- _Task goal_:
Gather every line in the records that contains the word "hukuksal". Case counts, so match capital and small letters exactly.

- _Data to process_:
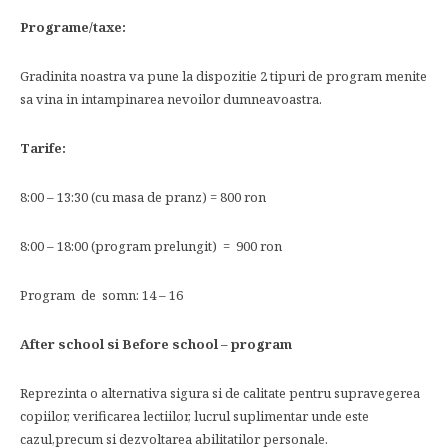
Programe
/
taxe:
Gradinita noastra va pune la dispozitie 2 tipuri de program menite
sa vina in intampinarea nevoilor dumneavoastra.
Tarife:
8:00 – 13:30 (cu masa de pranz) = 800 ron
8:00 – 18:00 (program prelungit) = 900 ron
Program de somn: 14 – 16
After school si Before school – program
Reprezinta o alternativa sigura si de calitate pentru supravegerea
copiilor, verificarea lectiilor, lucrul suplimentar unde este
cazul,precum si dezvoltarea abilitatilor personale.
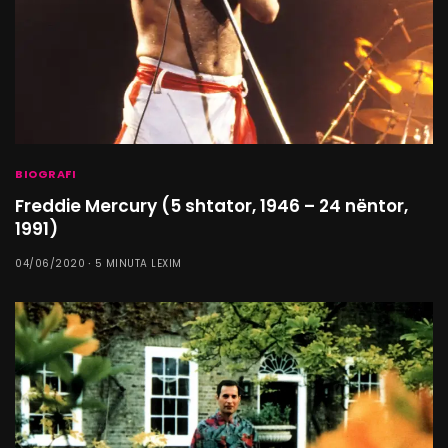
BIOGRAFI
Freddie Mercury (5 shtator, 1946 – 24 nëntor,
1991)
04/06/2020
5 MINUTA LEXIM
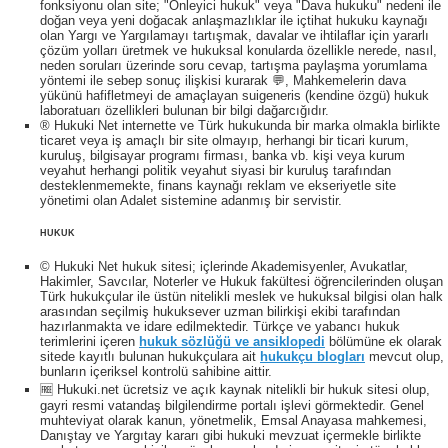
fonksiyonu olan site; "Önleyici hukuk" veya "Dava hukuku" nedeni ile
doğan veya yeni doğacak anlaşmazlıklar ile içtihat hukuku kaynağı
olan Yargı ve Yargılamayı tartışmak, davalar ve ihtilaflar için yararlı
çözüm yolları üretmek ve hukuksal konularda özellikle nerede, nasıl,
neden soruları üzerinde soru cevap, tartışma paylaşma yorumlama
yöntemi ile sebep sonuç ilişkisi kurarak 💬, Mahkemelerin dava
yükünü hafifletmeyi de amaçlayan suigeneris (kendine özgü) hukuk
laboratuarı özellikleri bulunan bir bilgi dağarcığıdır.
® Hukuki Net internette ve Türk hukukunda bir marka olmakla birlikte
ticaret veya iş amaçlı bir site olmayıp, herhangi bir ticari kurum,
kuruluş, bilgisayar programı firması, banka vb. kişi veya kurum
veyahut herhangi politik veyahut siyasi bir kuruluş tarafından
desteklenmemekte, finans kaynağı reklam ve ekseriyetle site
yönetimi olan Adalet sistemine adanmış bir servistir.
HUKUK
© Hukuki Net hukuk sitesi; içlerinde Akademisyenler, Avukatlar,
Hakimler, Savcılar, Noterler ve Hukuk fakültesi öğrencilerinden oluşan
Türk hukukçular ile üstün nitelikli meslek ve hukuksal bilgisi olan halk
arasından seçilmiş hukuksever uzman bilirkişi ekibi tarafından
hazırlanmakta ve idare edilmektedir. Türkçe ve yabancı hukuk
terimlerini içeren
hukuk sözlüğü ve ansiklopedi
bölümüne ek olarak
sitede kayıtlı bulunan hukukçulara ait
hukukçu blogları
mevcut olup,
bunların içeriksel kontrolü sahibine aittir.
🆓 Hukuki.net ücretsiz ve açık kaynak nitelikli bir hukuk sitesi olup,
gayri resmi vatandaş bilgilendirme portalı işlevi görmektedir. Genel
muhteviyat olarak kanun, yönetmelik, Emsal Anayasa mahkemesi,
Danıştay ve Yargıtay kararı gibi hukuki mevzuat içermekle birlikte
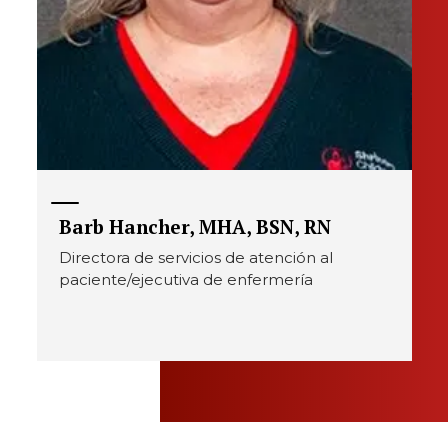
Barb Hancher, MHA, BSN, RN
Directora de servicios de atención al
paciente/ejecutiva de enfermería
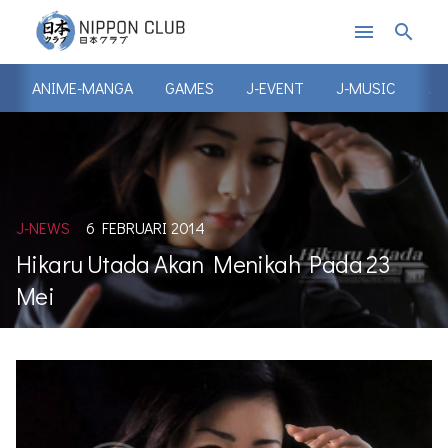
menu
search
ANIME-MANGA
GAMES
J-EVENT
J-MUSIC
J-
J-NEWS
6 FEBRUARI 2014
Hikaru Utada Akan Menikah Pada 23
Mei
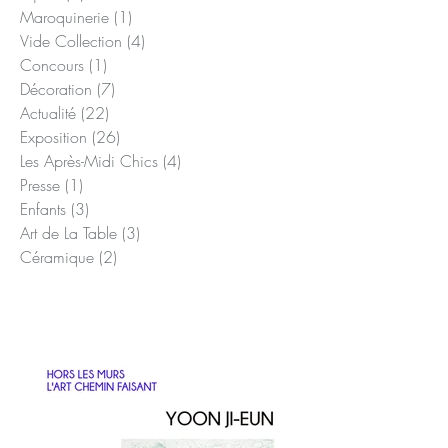
Tous les posts
(94)
94 posts
Mural
(4)
4 posts
Sculpture
(16)
16 posts
Textile
(12)
12 posts
Bijoux
(4)
4 posts
Maroquinerie
(1)
1 post
Vide Collection
(4)
4 posts
Concours
(1)
1 post
Décoration
(7)
7 posts
Actualité
(22)
22 posts
Exposition
(26)
26 posts
Les Après-Midi Chics
(4)
4 posts
Presse
(1)
1 post
Enfants
(3)
3 posts
Art de La Table
(3)
3 posts
Céramique
(2)
2 posts
Posts Récents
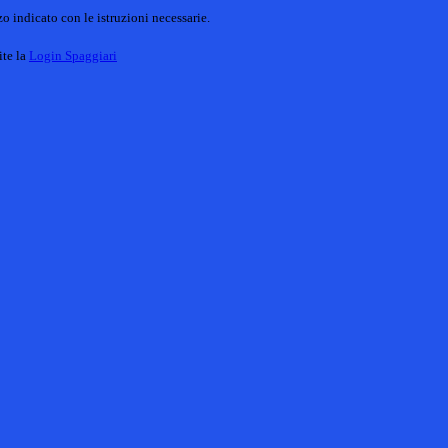
o indicato con le istruzioni necessarie.
ite la
Login Spaggiari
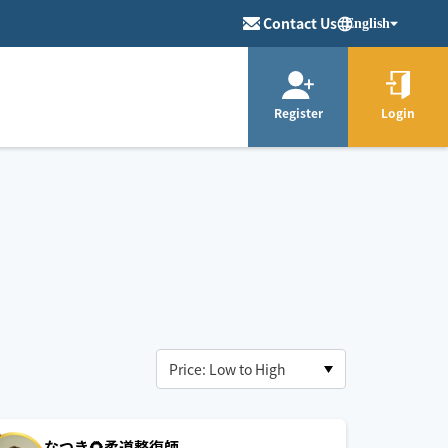
Contact Us
English
Register
Login
なつき🌻柔道整復師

- _Task answer_:
çözüm yolları üretmek ve hukuksal konularda özellikle nerede, nasıl,
Türk hukukçular ile üstün nitelikli meslek ve hukuksal bilgisi olan halk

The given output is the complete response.